Já a Heuritech, utilizada por marcas como Louis Vuitton, Dior e Chanel, é reconhecida por sua capacidade de prever tendências de moda com grande precisão meses antes de se tornarem populares. Isso permite que as marcas ajustem suas coleções de acordo com as preferências do mercado, aumentando as chances de sucesso comercial.
E muitas empresas como a startup californiana Unspun fundada em 2017, já estão utilizando da tecnologia de impressão 3D, análise de dados e AI para criar tecidos e roupas sob demanda e, com o isso, reduzindo o desperdício de material e promovendo práticas mais ecológicas na indústria da moda.
Essa combinação de personalização, tecnologia e sustentabilidade é, inclusive, um exemplo de como a moda pode evoluir para ser mais responsável em relação ao meio ambiente com ajuda da IA.
Na verdade, tudo isso se insere no contexto da Indústria 4.0, como ficou conhecida a Quarta Revolução Industrial em curso, caracterizada pela integração de tecnologias digitais, físicas e biológicas avançadas ao setor produtivo.
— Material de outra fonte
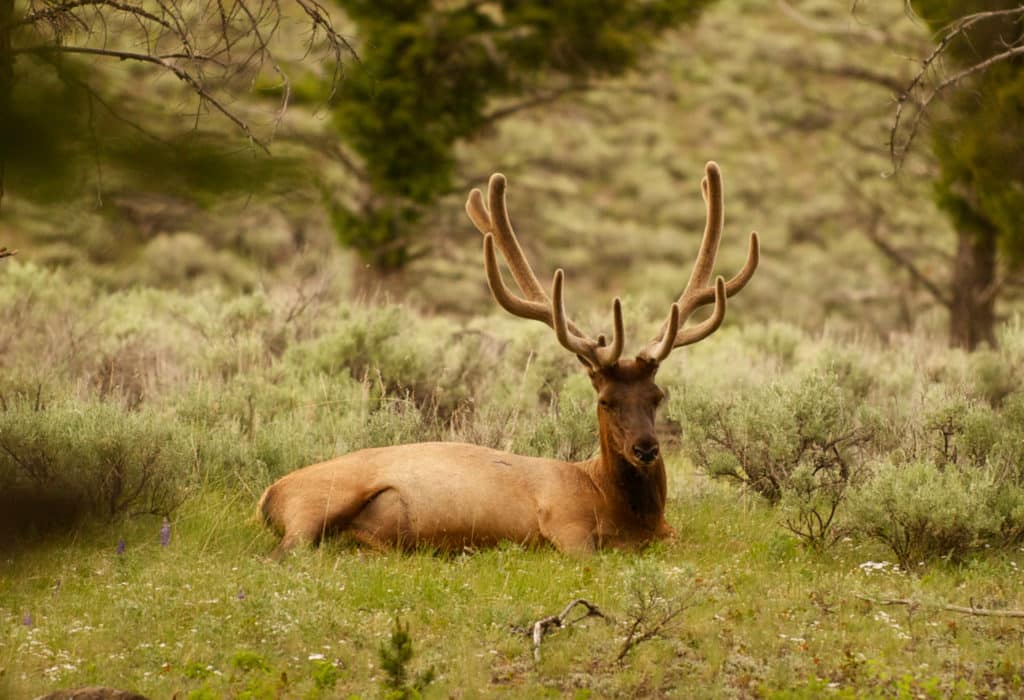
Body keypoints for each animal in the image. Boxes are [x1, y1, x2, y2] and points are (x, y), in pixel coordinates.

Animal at [260, 159, 761, 556]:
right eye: (605, 401)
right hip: (314, 503)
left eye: (657, 395)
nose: (646, 448)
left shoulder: (668, 532)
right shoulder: (564, 522)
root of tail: (268, 496)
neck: (618, 508)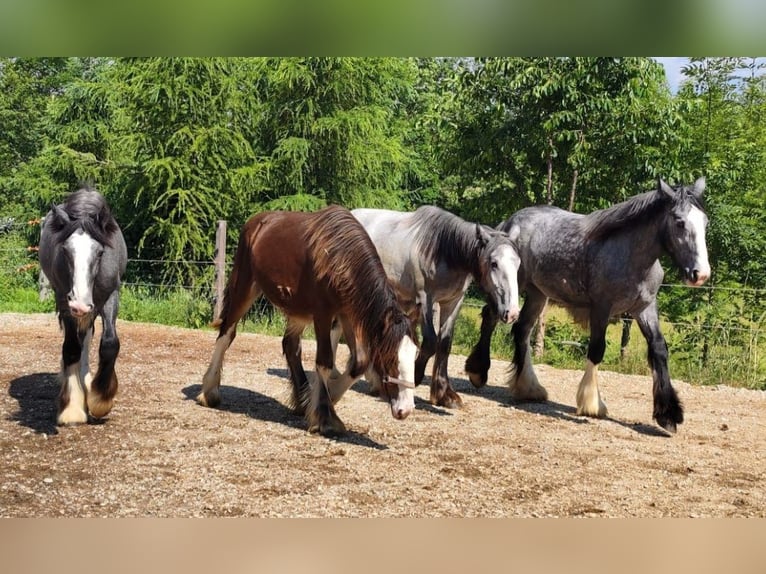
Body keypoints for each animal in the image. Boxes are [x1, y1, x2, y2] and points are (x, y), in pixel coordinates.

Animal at [38, 187, 127, 426]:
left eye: (100, 252)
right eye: (66, 251)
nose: (79, 303)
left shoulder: (110, 295)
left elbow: (109, 343)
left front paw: (100, 400)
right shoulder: (64, 301)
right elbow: (71, 349)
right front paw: (72, 408)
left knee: (86, 337)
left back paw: (87, 383)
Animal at [195, 206, 416, 436]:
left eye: (415, 356)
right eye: (390, 358)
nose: (405, 409)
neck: (338, 257)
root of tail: (257, 221)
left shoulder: (347, 314)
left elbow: (360, 361)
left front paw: (326, 399)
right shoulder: (323, 314)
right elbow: (325, 362)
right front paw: (325, 415)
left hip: (296, 308)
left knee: (291, 346)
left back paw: (302, 400)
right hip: (245, 286)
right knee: (226, 334)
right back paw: (209, 392)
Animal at [338, 206, 524, 410]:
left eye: (518, 264)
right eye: (494, 263)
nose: (512, 313)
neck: (444, 251)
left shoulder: (453, 302)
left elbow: (444, 343)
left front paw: (445, 394)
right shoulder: (426, 299)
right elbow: (430, 342)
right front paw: (415, 376)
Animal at [464, 178, 712, 434]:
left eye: (705, 222)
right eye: (680, 222)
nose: (700, 274)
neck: (630, 256)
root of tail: (509, 223)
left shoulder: (645, 308)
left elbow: (659, 349)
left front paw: (668, 415)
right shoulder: (601, 308)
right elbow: (597, 349)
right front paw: (592, 404)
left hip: (537, 293)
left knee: (522, 330)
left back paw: (529, 388)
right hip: (513, 286)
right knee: (491, 317)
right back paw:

Essa transformação está redefinindo a indústria da moda, apresentando novas oportunidades e desafios para nós, profissionais da área, como comentamos no nosso post: 5 novidades imperdíveis da indústria 4.0 na moda.
Assim, diante deste cenário, na minha opinião, a chave para o sucesso está em construir uma cultura organizacional que valorize tanto a tecnologia quanto a criatividade.